In diesem Zusammenhang darf man die Frage stellen, ob die Zulassungskriterien, wie sie zurzeit an der Uni Luxemburg angewandt werden, immer noch ihre Berechtigung habenSNE/CGFP-Präsident
Die Gewerkschaft SNE wiederholte am Freitag ihre Forderung zur Ausbildung für Grundschullehrer. Diese sollte nach dem Vorbild unserer Nachbarländer auf das Niveau eines Masters angehoben werden. Zur Begründung sagt Remakel: „Die Anforderungen an das Lehrpersonal werden immer größer und komplexer.“ Eine qualitativ hochwertige Ausbildung könne nur über einen Master-Abschluss erreicht werden. Seit vielen Jahren finde das Studium von Grundschullehrern zu einem großen Teil im Ausland statt. Dennoch habe man trotz vieler Anstrengungen immer noch einen latenten Lehrermangel. Aus diesem Grund besteht die SNE darauf, die Zahl der Studenten in Erziehungswissenschaften an der Uni.lu zu erhöhen, ohne die Qualitätskriterien herunterzuschrauben. „In diesem Zusammenhang darf man die Frage stellen, ob die Zulassungskriterien, wie sie zurzeit an der Uni Luxemburg angewandt werden, immer noch ihre Berechtigung haben“, sagt Remakel.

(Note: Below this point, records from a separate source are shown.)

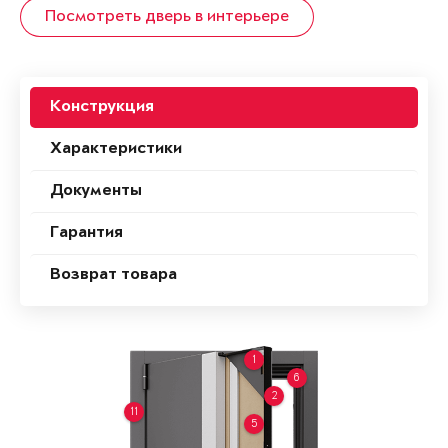
Посмотреть дверь в интерьере
Конструкция
Характеристики
Документы
Гарантия
Возврат товара
1
6
2
11
5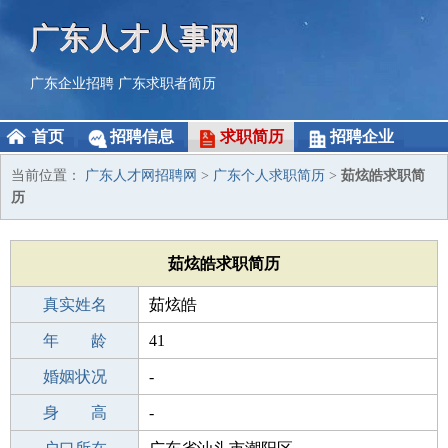
广东人才人事网
广东企业招聘
广东求职者简历
首页
招聘信息
求职简历
招聘企业
当前位置：
广东人才网招聘网
>
广东个人求职简历
>
茹炫皓求职简
历
茹炫皓求职简历
真实姓名
茹炫皓
性 别
年 龄
男
41
出生年月
婚姻状况
1985-12-16
-
学 历
身 高
本科
-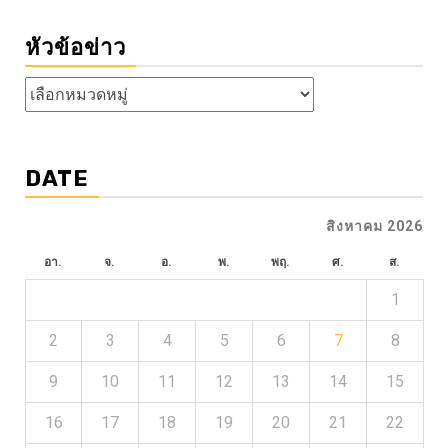
หัวข้อข่าว
หัวข้อ
ข่าว
DATE
สิงหาคม 2026
อา.
จ.
อ.
พ.
พฤ.
ศ.
ส.
1
2
3
4
5
6
7
8
9
10
11
12
13
14
15
16
17
18
19
20
21
22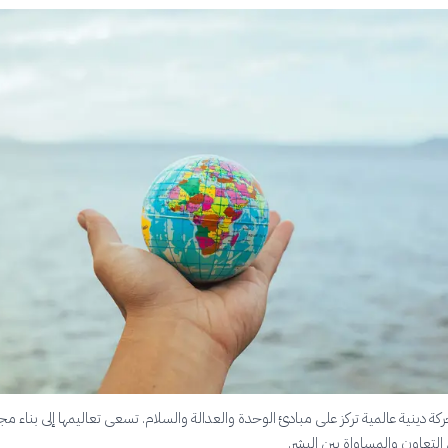
 حركة دينية عالمية تركز على مبادئ الوحدة والعدالة والسلام. تسعى تعاليمها إلى بناء م
التعاون والمساواة بين البشر.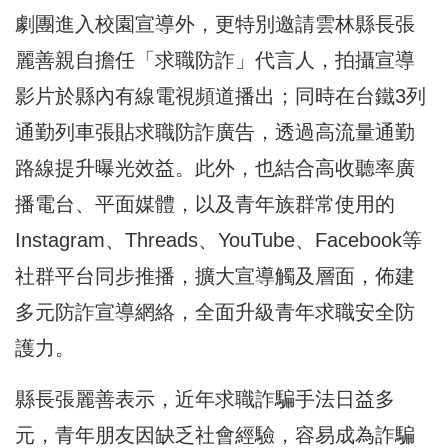
劇團進入校園宣導外，更特別邀請雲林縣長張
麗善親自擔任「求職防詐」代言人，拍攝宣導
影片於縣內有線電視頻道播出；同時在台鐵3列
通勤列車張貼求職防詐廣告，透過高流量通勤
路線提升曝光效益。此外，也結合高收聽率廣
播電台、平面媒體，以及青年族群常使用的
Instagram、Threads、YouTube、Facebook等
社群平台同步推播，擴大宣導觸及層面，佈建
多元防詐宣導網絡，全面升級青年求職安全防
護力。
縣長張麗善表示，近年求職詐騙手法日益多
元，青年朋友因缺乏社會經驗，容易成為詐騙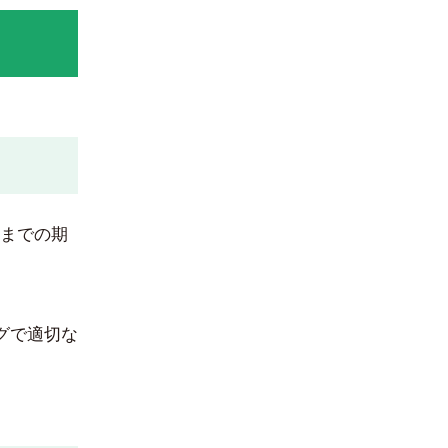
るまでの期
ングで適切な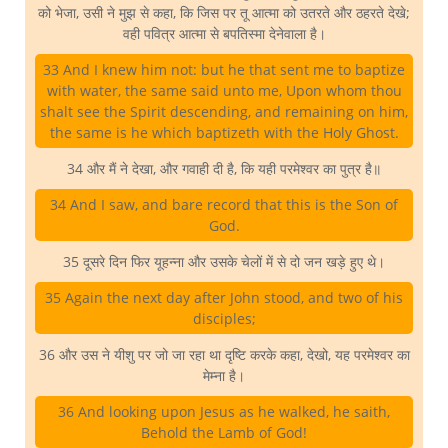
को भेजा, उसी ने मुझ से कहा, कि जिस पर तू आत्मा को उतरते और ठहरते देखे;
वही पवित्र आत्मा से बपतिस्मा देनेवाला है।
33 And I knew him not: but he that sent me to baptize
with water, the same said unto me, Upon whom thou
shalt see the Spirit descending, and remaining on him,
the same is he which baptizeth with the Holy Ghost.
34 और मैं ने देखा, और गवाही दी है, कि यही परमेश्वर का पुत्र है॥
34 And I saw, and bare record that this is the Son of
God.
35 दूसरे दिन फिर यूहन्ना और उसके चेलों में से दो जन खड़े हुए थे।
35 Again the next day after John stood, and two of his
disciples;
36 और उस ने यीशु पर जो जा रहा था दृष्टि करके कहा, देखो, यह परमेश्वर का
मेम्ना है।
36 And looking upon Jesus as he walked, he saith,
Behold the Lamb of God!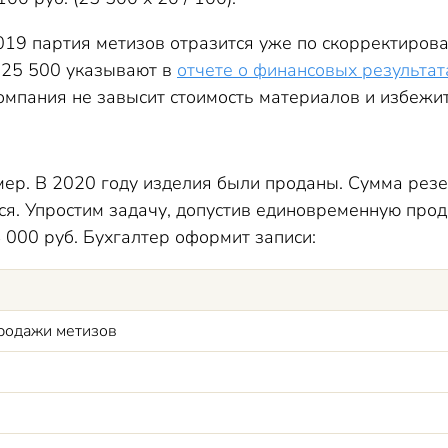
019 партия метизов отразится уже по скорректирован
 25 500 указывают в
отчете о финансовых результат
компания не завысит стоимость материалов и избежи
р. В 2020 году изделия были проданы. Сумма резе
ся. Упростим задачу, допустив единовременную прод
 000 руб. Бухгалтер оформит записи:
продажи метизов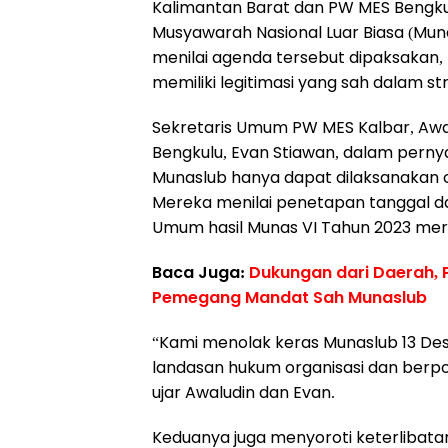
Kalimantan Barat dan PW MES Bengk
Musyawarah Nasional Luar Biasa (Mu
menilai agenda tersebut dipaksakan, 
memiliki legitimasi yang sah dalam str
Sekretaris Umum PW MES Kalbar, Awa
Bengkulu, Evan Stiawan, dalam per
Munaslub hanya dapat dilaksanakan ol
Mereka menilai penetapan tanggal d
Umum hasil Munas VI Tahun 2023 meru
Baca Juga:
Dukungan dari Daerah, 
Pemegang Mandat Sah Munaslub
“Kami menolak keras Munaslub 13 Des
landasan hukum organisasi dan berp
ujar Awaludin dan Evan.
Keduanya juga menyoroti keterlibat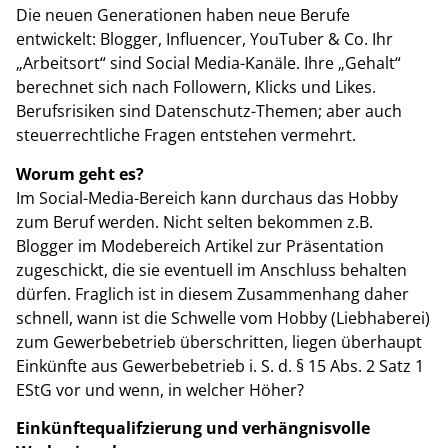
Die neuen Generationen haben neue Berufe
entwickelt: Blogger, Influencer, YouTuber & Co. Ihr
„Arbeitsort“ sind Social Media-Kanäle. Ihre „Gehalt“
berechnet sich nach Followern, Klicks und Likes.
Berufsrisiken sind Datenschutz-Themen; aber auch
steuerrechtliche Fragen entstehen vermehrt.
Worum geht es?
Im Social-Media-Bereich kann durchaus das Hobby
zum Beruf werden. Nicht selten bekommen z.B.
Blogger im Modebereich Artikel zur Präsentation
zugeschickt, die sie eventuell im Anschluss behalten
dürfen. Fraglich ist in diesem Zusammenhang daher
schnell, wann ist die Schwelle vom Hobby (Liebhaberei)
zum Gewerbebetrieb überschritten, liegen überhaupt
Einkünfte aus Gewerbebetrieb i. S. d. § 15 Abs. 2 Satz 1
EStG vor und wenn, in welcher Höher?
Einkünftequalifzierung und verhängnisvolle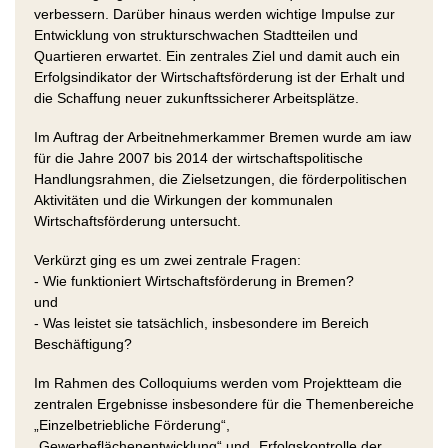
verbessern. Darüber hinaus werden wichtige Impulse zur
Entwicklung von strukturschwachen Stadtteilen und
Quartieren erwartet. Ein zentrales Ziel und damit auch ein
Erfolgsindikator der Wirtschaftsförderung ist der Erhalt und
die Schaffung neuer zukunftssicherer Arbeitsplätze.
Im Auftrag der Arbeitnehmerkammer Bremen wurde am iaw
für die Jahre 2007 bis 2014 der wirtschaftspolitische
Handlungsrahmen, die Zielsetzungen, die förderpolitischen
Aktivitäten und die Wirkungen der kommunalen
Wirtschaftsförderung untersucht.
Verkürzt ging es um zwei zentrale Fragen:
- Wie funktioniert Wirtschaftsförderung in Bremen?
und
- Was leistet sie tatsächlich, insbesondere im Bereich
Beschäftigung?
Im Rahmen des Colloquiums werden vom Projektteam die
zentralen Ergebnisse insbesondere für die Themenbereiche
„Einzelbetriebliche Förderung“,
„Gewerbeflächenentwicklung“ und „Erfolgskontrolle der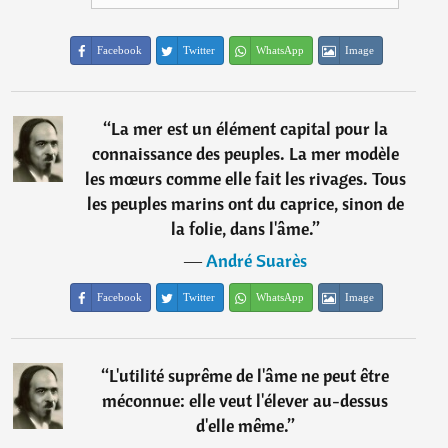
Facebook
Twitter
WhatsApp
Image
“
La mer est un élément capital pour la
connaissance des peuples. La mer modèle
les mœurs comme elle fait les rivages. Tous
les peuples marins ont du caprice, sinon de
la folie, dans l'âme.
”
―
André Suarès
Facebook
Twitter
WhatsApp
Image
“
L'utilité suprême de l'âme ne peut être
méconnue: elle veut l'élever au-dessus
d'elle même.
”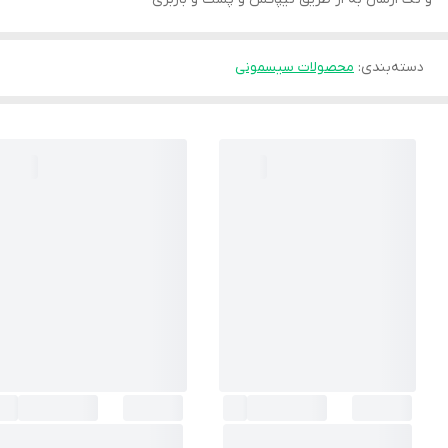
دسته‌بندی
:
محصولات سیسمونی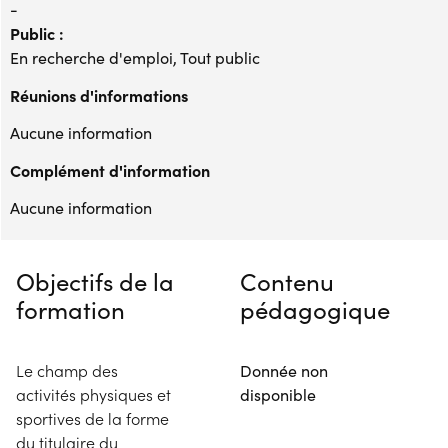
-
Public :
En recherche d'emploi, Tout public
Réunions d'informations
Aucune information
Complément d'information
Aucune information
Objectifs de la
Contenu
formation
pédagogique
Le champ des
Donnée non
activités physiques et
disponible
sportives de la forme
du titulaire du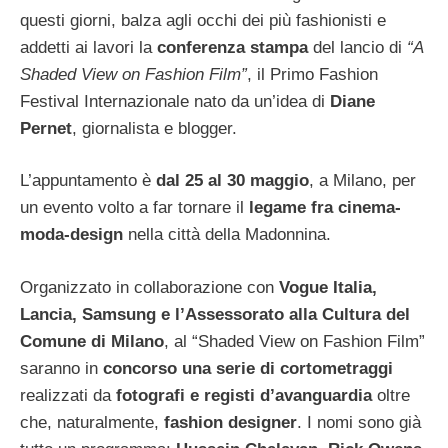
questi giorni, balza agli occhi dei più fashionisti e
addetti ai lavori la
conferenza stampa
del lancio di
“A
Shaded View on Fashion Film”
, il Primo Fashion
Festival Internazionale nato da un’idea di
Diane
Pernet
, giornalista e blogger.
L’appuntamento è
dal 25 al 30 maggio
, a Milano, per
un evento volto a far tornare il
legame fra cinema-
moda-design
nella città della Madonnina.
Organizzato in collaborazione con
Vogue Italia,
Lancia, Samsung e l’Assessorato alla Cultura del
Comune di Milano
, al “Shaded View on Fashion Film”
saranno in
concorso una serie di cortometraggi
realizzati da
fotografi e registi d’avanguardia
oltre
che, naturalmente,
fashion designer
. I nomi sono già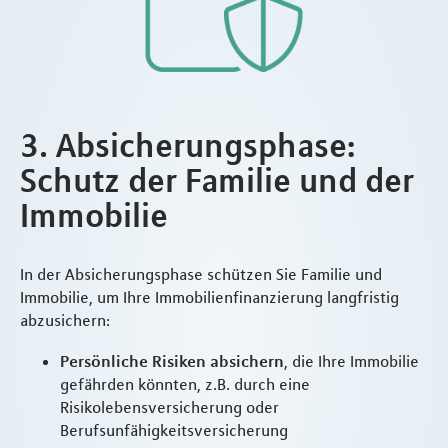
3. Absicherungsphase:
Schutz der Familie und der
Immobilie
In der Absicherungsphase schützen Sie Familie und
Immobilie, um Ihre Immobilienfinanzierung langfristig
abzusichern:
Persönliche Risiken absichern
, die Ihre Immobilie
gefährden könnten, z.B. durch eine
Risikolebensversicherung oder
Berufsunfähigkeitsversicherung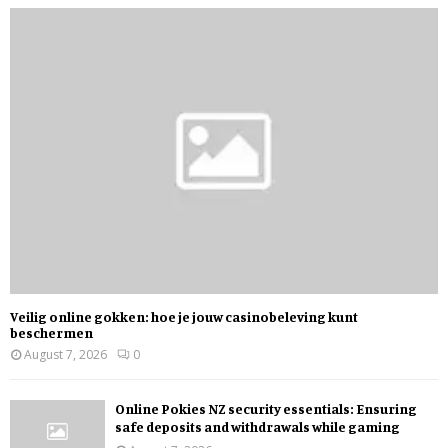
Veilig online gokken: hoe je jouw casinobeleving kunt
beschermen
August 7, 2026
0
Online Pokies NZ security essentials: Ensuring
safe deposits and withdrawals while gaming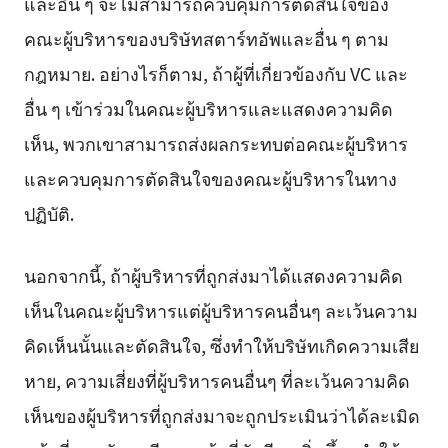
และอื่น ๆ จะไม่สามารถควบคุมการตัดสินใจของ
คณะผู้บริหารของบริษัทสตาร์ทอัพและอื่น ๆ ตาม
กฎหมาย. อย่างไรก็ตาม, ถ้าผู้ที่เกี่ยวข้องกับ VC และ
อื่น ๆ เข้าร่วมในคณะผู้บริหารและแสดงความคิด
เห็น, พวกเขาสามารถส่งผลกระทบต่อคณะผู้บริหาร
และควบคุมการตัดสินใจของคณะผู้บริหารในทาง
ปฏิบัติ.
นอกจากนี้, ถ้าผู้บริหารที่ถูกส่งมาได้แสดงความคิด
เห็นในคณะผู้บริหารแต่ผู้บริหารคนอื่นๆ ละเว้นความ
คิดเห็นนั้นและตัดสินใจ, ซึ่งทำให้บริษัทเกิดความเสีย
หาย, ความเสี่ยงที่ผู้บริหารคนอื่นๆ ที่ละเว้นความคิด
เห็นของผู้บริหารที่ถูกส่งมาจะถูกประเมินว่าได้ละเมิด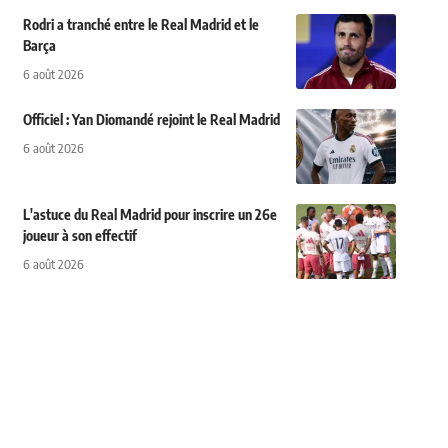
Rodri a tranché entre le Real Madrid et le
Barça
6 août 2026
Officiel : Yan Diomandé rejoint le Real Madrid
6 août 2026
L'astuce du Real Madrid pour inscrire un 26e
joueur à son effectif
6 août 2026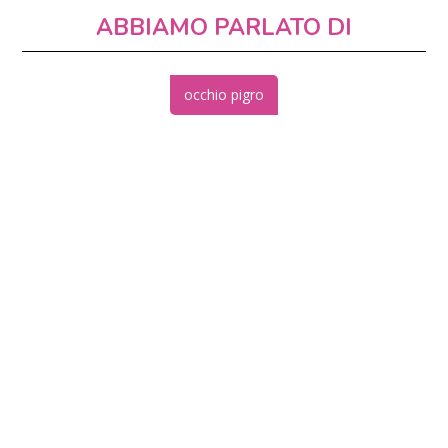
ABBIAMO PARLATO DI
occhio pigro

Weil man vakante Stellen nur unzureichend durch ausgebildete Lehrer besetzen könne, greife man seit einigen Jahren auf Leute mit Bachelor-Abschluss zurück, deren Studium sich mit einem der Schulfächer befasste. Die SNE habe sich dieser Praxis nicht verschlossen, da man die sogenannten Quereinsteiger zwingend brauche. Dennoch wies Remakel darauf hin, dass Personen, die ein Bachelor in Erziehungswissenschaften haben, den anderen stets vorzuziehen seien.
Vor einigen Wochen nannte es Meisch „einen historischen Moment“ und meinte damit die Einführung des Codings im Zyklus 4 der Grundschule. Das Coding ist kein reguläres Schulfach, sondern wird transversal in die aktuellen Fächer integriert. Remakel wirft die Frage auf, ob es überhaupt möglich sei, weitere neue Inhalte in das bereits prall gefüllte Schulprogramm aufzunehmen. Es sei problematisch, wenn das Schulprogramm einerseits stets aufgefüllt und andererseits nichts weggelassen werde. Vielleicht sei nun der Moment gekommen, sich von Altlasten zu trennen. „Zurzeit stehen die Lehrer schon fast vor eine ‚Mission impossible’ um das ganze Programm in der Grundschule durchzuboxen.“
Remakel weist darauf hin, dass das Bildungsministerium stets versichere, dass beim Coding kein informatisches Material nötig sei. Dennoch werde man langfristig sicherlich irgendwann auf solches Material zurückgreifen müssen. Problematisch sieht der SNE-Präsident die Tatsache, dass das Ministerium das Fach einführt, nicht aber dafür zuständig ist, das Material zur Verfügung zu stellen. Dieser Aufgabe müssten die Gemeinden nachkommen.
LuxDidac nur digital
Dieses Jahr finde die LuxDidac aufgrund der Corona-Restriktionen nur digital statt, kündigte Patrick Remakel vor versammelter Presse am Freitag an. Die Aussteller aus Luxemburg, Deutschland, Frankreich und der Schweiz werden sich auf der Webseite des SNE/CGFP vorstellen und präsentieren dort ihr didaktisches Material. Im Rahmen der LuxDidac werden auch dieses Jahr wieder mehrere Fortbildungen angeboten. Diese werden in den nächsten Wochen online oder am Sitz der SNE/CGFP stattfinden.